**YOUR TASK:** Give again, word for word, the lines below that run from the line with "Treatment 2026" through the line with "pre-trip inspection means". Drop the pictures.

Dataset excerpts

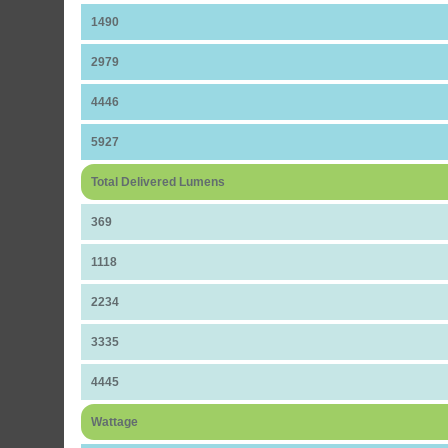
1490
2979
4446
5927
Total Delivered Lumens
369
1118
2234
3335
4445
Wattage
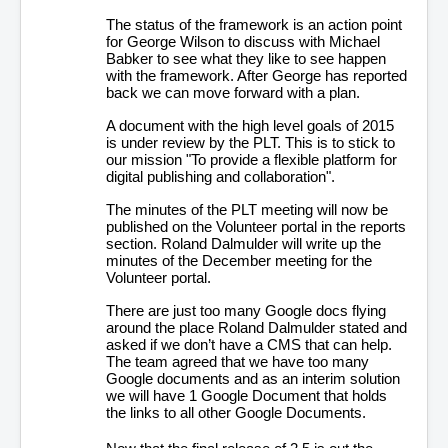
The status of the framework is an action point
for George Wilson to discuss with Michael
Babker to see what they like to see happen
with the framework. After George has reported
back we can move forward with a plan.
A document with the high level goals of 2015
is under review by the PLT. This is to stick to
our mission "To provide a flexible platform for
digital publishing and collaboration".
The minutes of the PLT meeting will now be
published on the Volunteer portal in the reports
section. Roland Dalmulder will write up the
minutes of the December meeting for the
Volunteer portal.
There are just too many Google docs flying
around the place Roland Dalmulder stated and
asked if we don’t have a CMS that can help.
The team agreed that we have too many
Google documents and as an interim solution
we will have 1 Google Document that holds
the links to all other Google Documents.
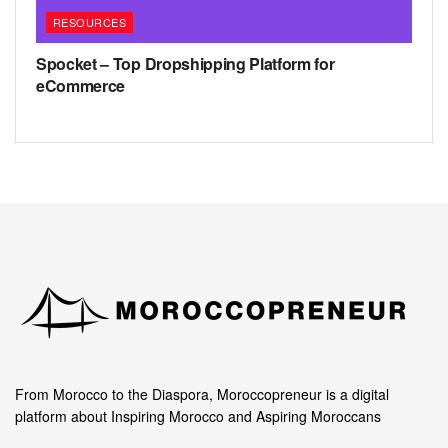
RESOURCES
Spocket – Top Dropshipping Platform for
eCommerce
From Morocco to the Diaspora, Moroccopreneur is a digital
platform about Inspiring Morocco and Aspiring Moroccans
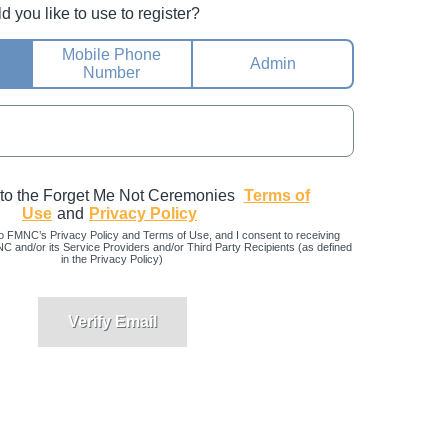
you like to use to register?
Mobile Phone
Admin
Number
 to the Forget Me Not Ceremonies
Terms of
Use
and
Privacy Policy
o FMNC’s Privacy Policy and Terms of Use, and I consent to receiving
and/or its Service Providers and/or Third Party Recipients (as defined
in the Privacy Policy)
Verify Email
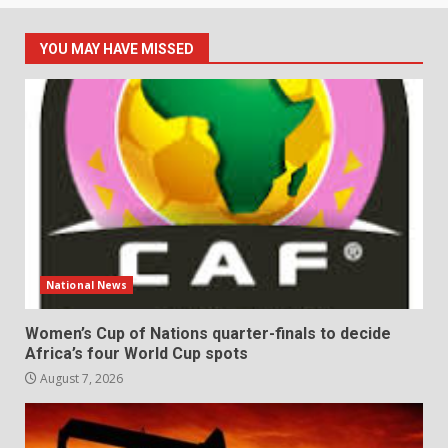
YOU MAY HAVE MISSED
National News
Women’s Cup of Nations quarter-finals to decide
Africa’s four World Cup spots
August 7, 2026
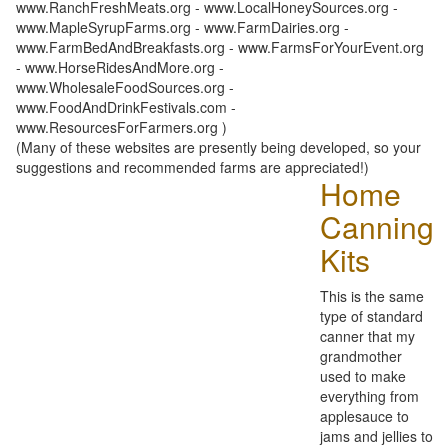
www.RanchFreshMeats.org - www.LocalHoneySources.org -
www.MapleSyrupFarms.org - www.FarmDairies.org -
www.FarmBedAndBreakfasts.org - www.FarmsForYourEvent.org
- www.HorseRidesAndMore.org -
www.WholesaleFoodSources.org -
www.FoodAndDrinkFestivals.com -
www.ResourcesForFarmers.org )
(Many of these websites are presently being developed, so your
suggestions and recommended farms are appreciated!)
Home
Canning
Kits
This is the same
type of standard
canner that my
grandmother
used to make
everything from
applesauce to
jams and jellies to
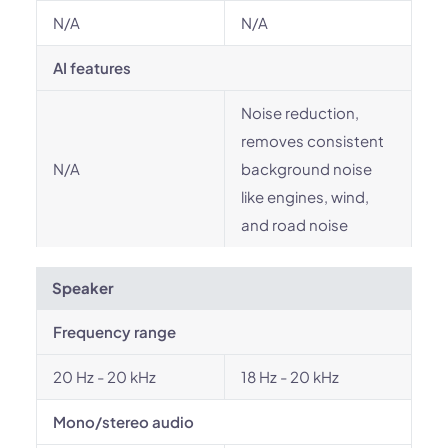
N/A
N/A
AI features
Noise reduction,
removes consistent
N/A
background noise
like engines, wind,
and road noise
Speaker
Frequency range
20 Hz - 20 kHz
18 Hz - 20 kHz
Mono/stereo audio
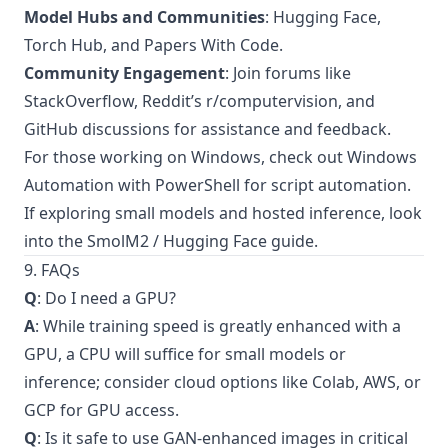
Model Hubs and Communities
: Hugging Face,
Torch Hub, and Papers With Code.
Community Engagement
: Join forums like
StackOverflow, Reddit’s r/computervision, and
GitHub discussions for assistance and feedback.
For those working on Windows, check out
Windows
Automation with PowerShell
for script automation.
If exploring small models and hosted inference, look
into the
SmolM2 / Hugging Face guide
.
9. FAQs
Q
: Do I need a GPU?
A
: While training speed is greatly enhanced with a
GPU, a CPU will suffice for small models or
inference; consider cloud options like Colab, AWS, or
GCP for GPU access.
Q
: Is it safe to use GAN-enhanced images in critical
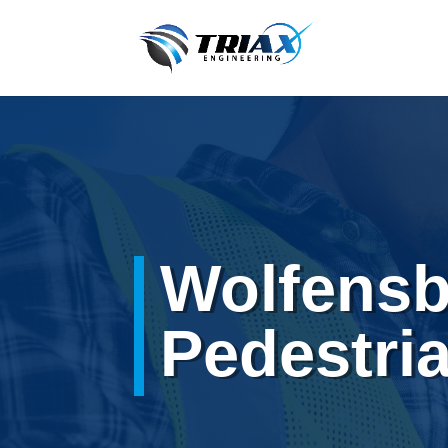
Wolfensb
Pedestri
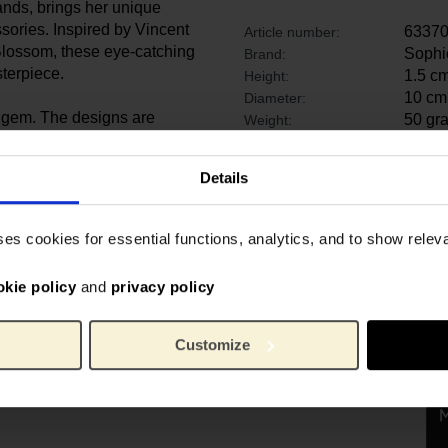
ands, brings her unique
ssories. Inspired by Vincent
6337
Article number:
Blossom, these eye-catching
Sophi
Brand:
terpiece.
1.5 c
Height:
10 cm
Diameter:
ue gem. The designs are
50 gr
Weight:
iled and meticulously
or a night out!
Details
e in Delhi by a team of
years to achieve the highest
ses cookies for essential functions, analytics, and to show rele
okie policy
and
privacy policy
Customize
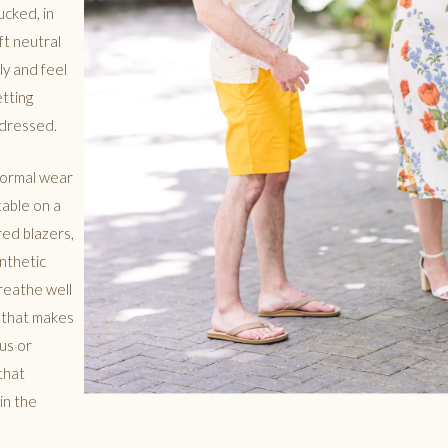
ucked, in
ft neutral
ly and feel
etting
rdressed.
 formal wear
able on a
red blazers,
nthetic
breathe well
g that makes
us or
that
in the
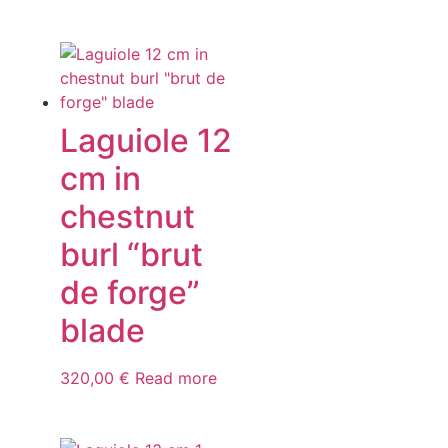
Laguiole 12
cm in
chestnut
burl “brut
de forge”
blade
320,00
€
Read more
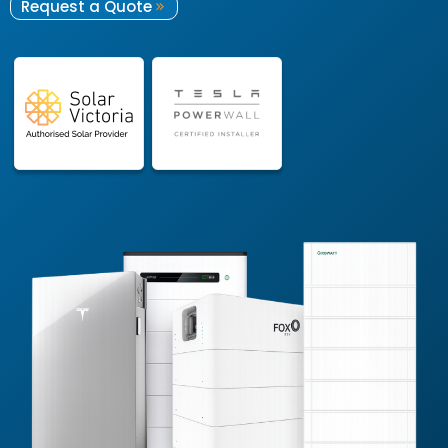
Request a Quote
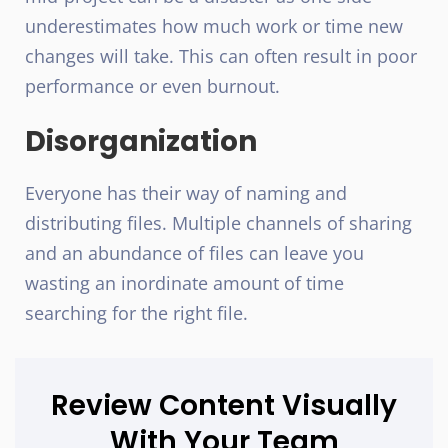
underestimates how much work or time new
changes will take. This can often result in poor
performance or even burnout.
Disorganization
Everyone has their way of naming and
distributing files. Multiple channels of sharing
and an abundance of files can leave you
wasting an inordinate amount of time
searching for the right file.
Review Content Visually
With Your Team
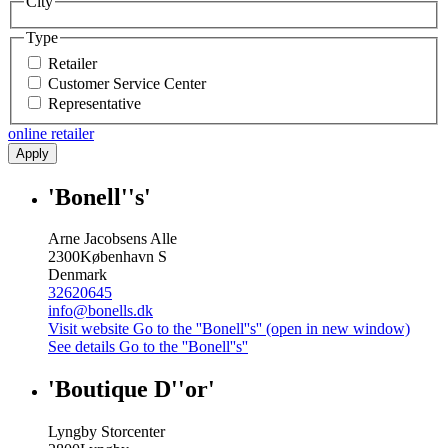
City
Type
Retailer
Customer Service Center
Representative
online retailer
Apply
'Bonell''s'
Arne Jacobsens Alle
2300
København S
Denmark
32620645
info@bonells.dk
Visit website
Go to the ''Bonell''s'' (open in new window)
See details
Go to the ''Bonell''s''
'Boutique D''or'
Lyngby Storcenter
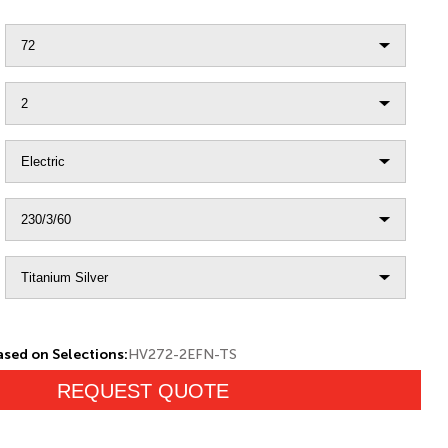
sed on Selections:
HV272-2EFN-TS
REQUEST QUOTE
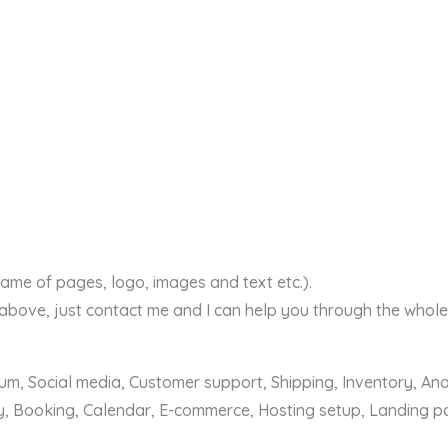
ame of pages, logo, images and text etc.).
 above, just contact me and I can help you through the whole
m, Social media, Customer support, Shipping, Inventory, Anal
, Booking, Calendar, E-commerce, Hosting setup, Landing pa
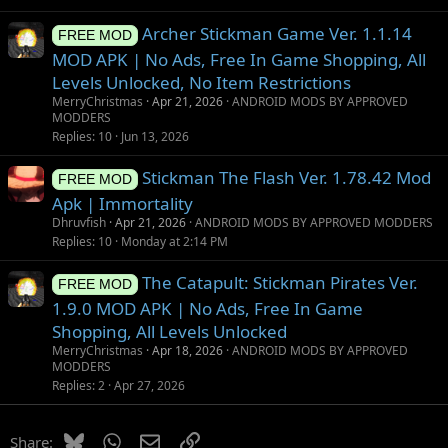
Archer Stickman Game Ver. 1.1.14
FREE MOD
MOD APK | No Ads, Free In Game Shopping, All
Levels Unlocked, No Item Restrictions
MerryChristmas
Apr 21, 2026
ANDROID MODS BY APPROVED
MODDERS
Replies
10
Jun 13, 2026
Stickman The Flash Ver. 1.78.42 Mod
FREE MOD
Apk | Immortality
Dhruvfish
Apr 21, 2026
ANDROID MODS BY APPROVED MODDERS
Replies
10
Monday at 2:14 PM
The Catapult: Stickman Pirates Ver.
FREE MOD
1.9.0 MOD APK | No Ads, Free In Game
Shopping, All Levels Unlocked
MerryChristmas
Apr 18, 2026
ANDROID MODS BY APPROVED
MODDERS
Replies
2
Apr 27, 2026
Bluesky
WhatsApp
Email
Link
Share:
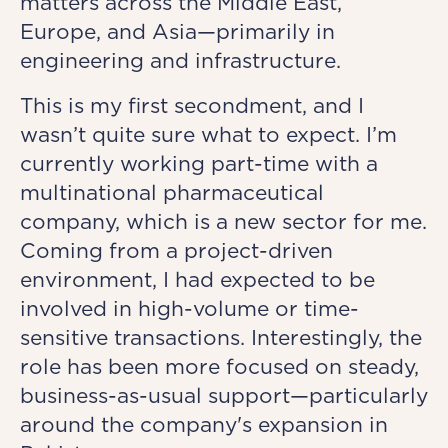
matters across the Middle East,
Europe, and Asia—primarily in
engineering and infrastructure.
This is my first secondment, and I
wasn’t quite sure what to expect. I’m
currently working part-time with a
multinational pharmaceutical
company, which is a new sector for me.
Coming from a project-driven
environment, I had expected to be
involved in high-volume or time-
sensitive transactions. Interestingly, the
role has been more focused on steady,
business-as-usual support—particularly
around the company's expansion in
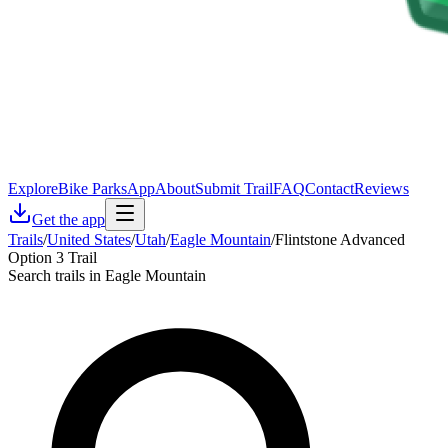
Explore
Bike Parks
App
About
Submit Trail
FAQ
Contact
Reviews
Get the app
Trails
/
United States
/
Utah
/
Eagle Mountain
/
Flintstone Advanced
Option 3 Trail
Search trails in Eagle Mountain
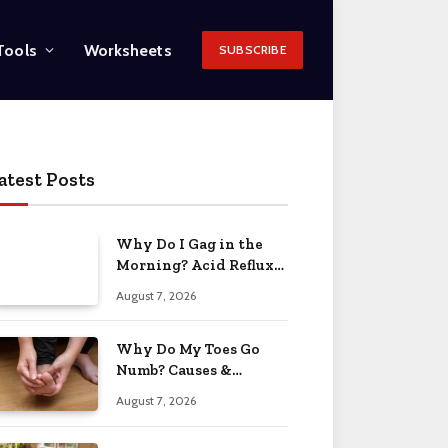
Tools
Worksheets
SUBSCRIBE
atest Posts
Why Do I Gag in the
Morning? Acid Reflux
& More 2026
August 7, 2026
Why Do My Toes Go
Numb? Causes &
Treatment 2026
August 7, 2026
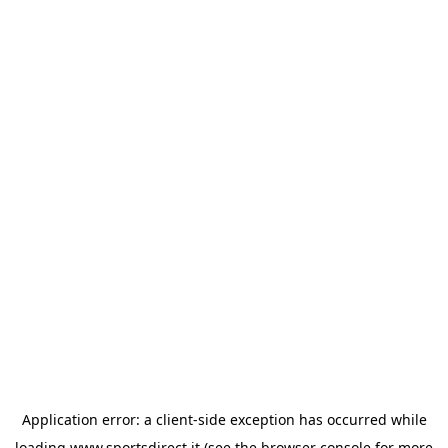
Application error: a
client
-side exception has occurred while
loading
www.sportsdirect.it
(see the
browser console
for more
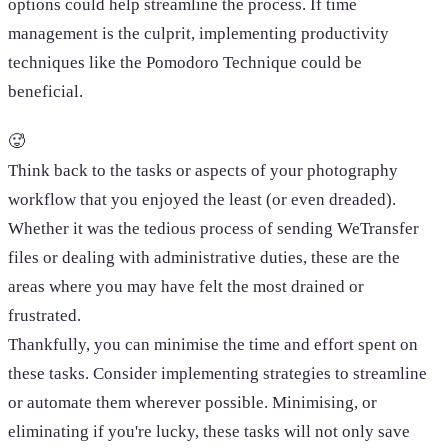
options could help streamline the process. If time
management is the culprit, implementing productivity
techniques like the Pomodoro Technique could be
beneficial.
🥵
Think back to the tasks or aspects of your photography
workflow that you enjoyed the least (or even dreaded).
Whether it was the tedious process of sending WeTransfer
files or dealing with administrative duties, these are the
areas where you may have felt the most drained or
frustrated.
Thankfully, you can minimise the time and effort spent on
these tasks. Consider implementing strategies to streamline
or automate them wherever possible. Minimising, or
eliminating if you're lucky, these tasks will not only save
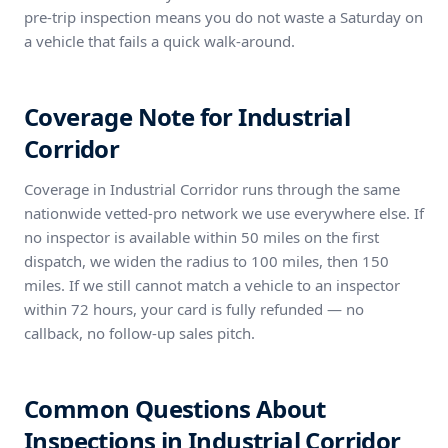
pre-trip inspection means you do not waste a Saturday on
a vehicle that fails a quick walk-around.
Coverage Note for Industrial
Corridor
Coverage in Industrial Corridor runs through the same
nationwide vetted-pro network we use everywhere else. If
no inspector is available within 50 miles on the first
dispatch, we widen the radius to 100 miles, then 150
miles. If we still cannot match a vehicle to an inspector
within 72 hours, your card is fully refunded — no
callback, no follow-up sales pitch.
Common Questions About
Inspections in Industrial Corridor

**OUTPUT OF THE EXERCISE:**
Treatment 2026
August 7, 2026
Application error: a
client
-side exception has occurred while
loading
www.sportsdirect.it
(see the
browser console
for more
options could help streamline the process. If time
management is the culprit, implementing productivity
techniques like the Pomodoro Technique could be
beneficial.
🥵
Think back to the tasks or aspects of your photography
workflow that you enjoyed the least (or even dreaded).
Whether it was the tedious process of sending WeTransfer
files or dealing with administrative duties, these are the
areas where you may have felt the most drained or
frustrated.
Thankfully, you can minimise the time and effort spent on
these tasks. Consider implementing strategies to streamline
or automate them wherever possible. Minimising, or
eliminating if you're lucky, these tasks will not only save
pre-trip inspection means you do not waste a Saturday on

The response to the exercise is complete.